Si sta avvicinando lentamente all'altalena improvvisata, quando vede la bambina. Si arresta immediatamente: qualcuno ha scoperto prima di lui questo posto? Corruga la fronte incuriosito e devia il suo ficcanasare verso la piccola dai codini neri, ma non appena arriva a metà del attracco un'asse di legno scricchiola facendo girare la bambina verso di lui.

La piccola, ancora con gli occhioni pieni di lacrime, fissa il bambino con i pantaloncini marroni e la t-shirt bianca con sguardo smarrito, incuriosito e diffidente al tempo stesso: chi è questo qui? E perché la sta guardando in quel modo?

«Perché stai piangendo?» domanda il bambino dopo un imbarazzante attimo di silenzio, ma non ottiene risposta. La bambina si alza, si pulisce il fondoschiena dalla polvere delle assi e fissa l'intruso nel suo attimo di debolezza negli occhi. E stranamente le ricordano tantissimo il cioccolato.

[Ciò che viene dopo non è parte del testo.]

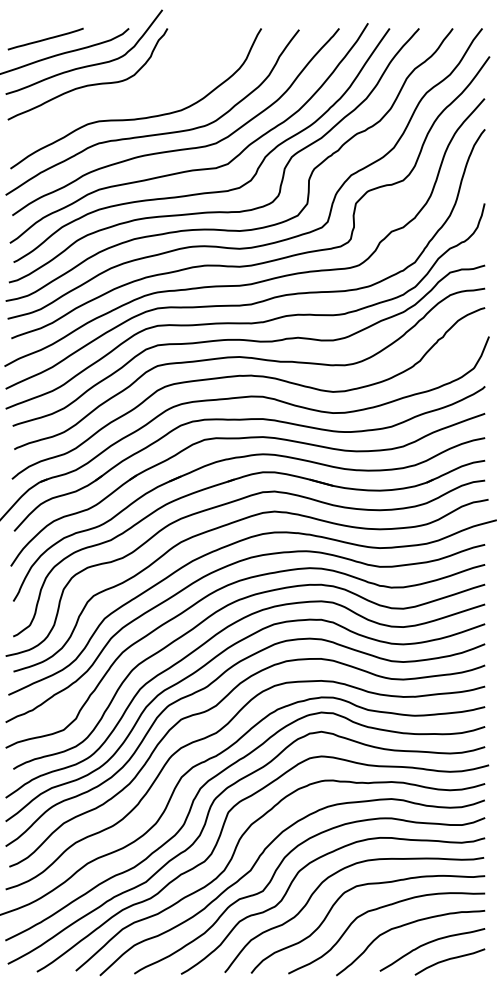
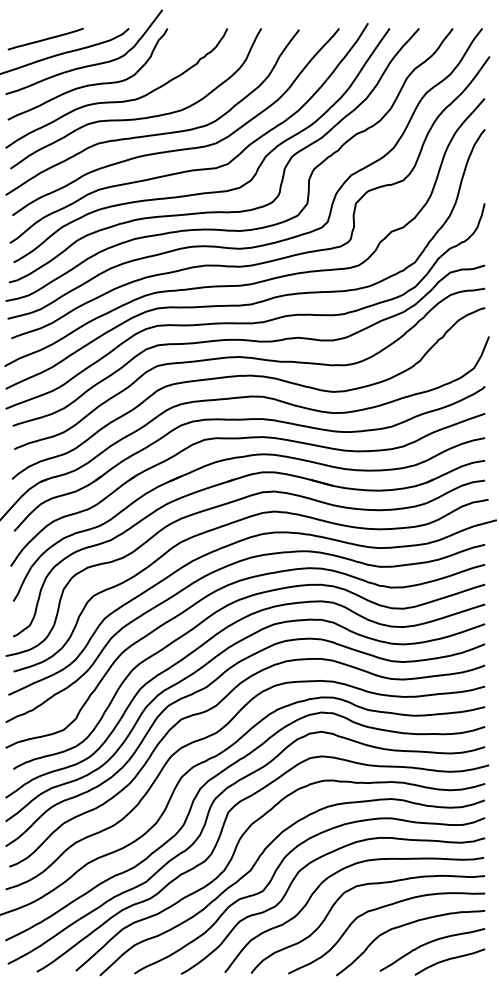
curve at (116, 101): none -> present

«Non sai parlare?» la incalza e lei increspa la fronte alterata. Ma come si permette?

«Certo che so parlare» brontola indispettita: la sua maestra si complimenta sempre con lei per le sue capacità lessicali, e per la sua età sa già leggere e scrivere perfettamente.

Certo, quando il suo patrigno le urla addosso inizia a balbettare e si inceppa come una cassetta dentro ad un walkman, ma questo quello lì non lo sapeva mica, no?

Da conto suo, il piccolo ribelle, fissa incuriosito e al tempo stesso incantato la bimba: ha due occhi decisamente belli, di un azzurro profondo e vivace, tendente quasi al blu, e tiene le mani strette in due pugni che non sarebbero capaci di far male nemmeno ad una mosca. È tutta imbronciata, pensa sorridendo quasi intenerito dalla visione e le si avvicina frugando nella tasca dei suoi shorts alla ricerca di una delle due caramelle che ha preso a sua madre. Normalmente non lo farebbe mai, ma dopo un pianto così non c'è niente di più buono e bello che una caramella al limone. E poi sua madre gli ha insegnato che le signorine non dovrebbero mai piangere, anche se non è del tutto certo di quando una persona possa essere definita "signorina".

Gliene porge una, sorridendole con quello che crede essere un sorriso gentile, ma lei lo guarda con diffidenza: tutti i bambini della sua classe la trattano sempre male, perché mai questo dovrebbe essere gentile con lei?

«È al limone. È buonissima sai? La più buona del mondo!» pronuncia solenne intimandole con un gesto della mano di prenderla. E di cosa potrebbe aver mai paura? Mica la vuole avvelenare. Le rivolge un altro sorriso, che questa volta ritiene rassicurante e, non appena la bambina protende la mano verso la sua per afferrare la caramella, quel sorriso si schiude di più, portando alla luce due piccole fossette.

«Come ti chiami?»

«Mi chiamo Samantha, e tu?»

Sam scarta la caramella mettendosela in bocca; inarca leggermente le sopracciglia e sorride sorpresa; in effetti è davvero buona. All'inizio è aspra, ha un gusto davvero forte, ma più la gusti e più la dolcezza avvolge il palato.

«Io sono Axel, ti va se giochiamo insieme?» risponde impettito il bambino, non prima di essersi goduto tutto soddisfatto l'espressione dapprima diffidente e infine sorprendentemente felice della piccola Sam. Hanno scoperto insieme quel posto, giusto? Perché non condividerlo? pensa strategico, in modo tale da avere un luogo segreto in cui nascondersi dai suoi.

E poi non gli piace proprio vedere le bambine piangere. Quindi, perché non condividere il piccolo molo e lo pneumatico per il mese che dovrà passare lì?

Questo pensiero dev'essere passato anche per la mente della bimba, perché accetta più che volentieri e – dopo quella che crede sia stata un'ora di pianto – sorride ampiamente al suo nuovo amico.

Può essere definito così, giusto? Una persona che ti regala una caramella al limone e ti chiede di giocare insieme, non può essere altro che l'inizio di una bella, bellissima amicizia.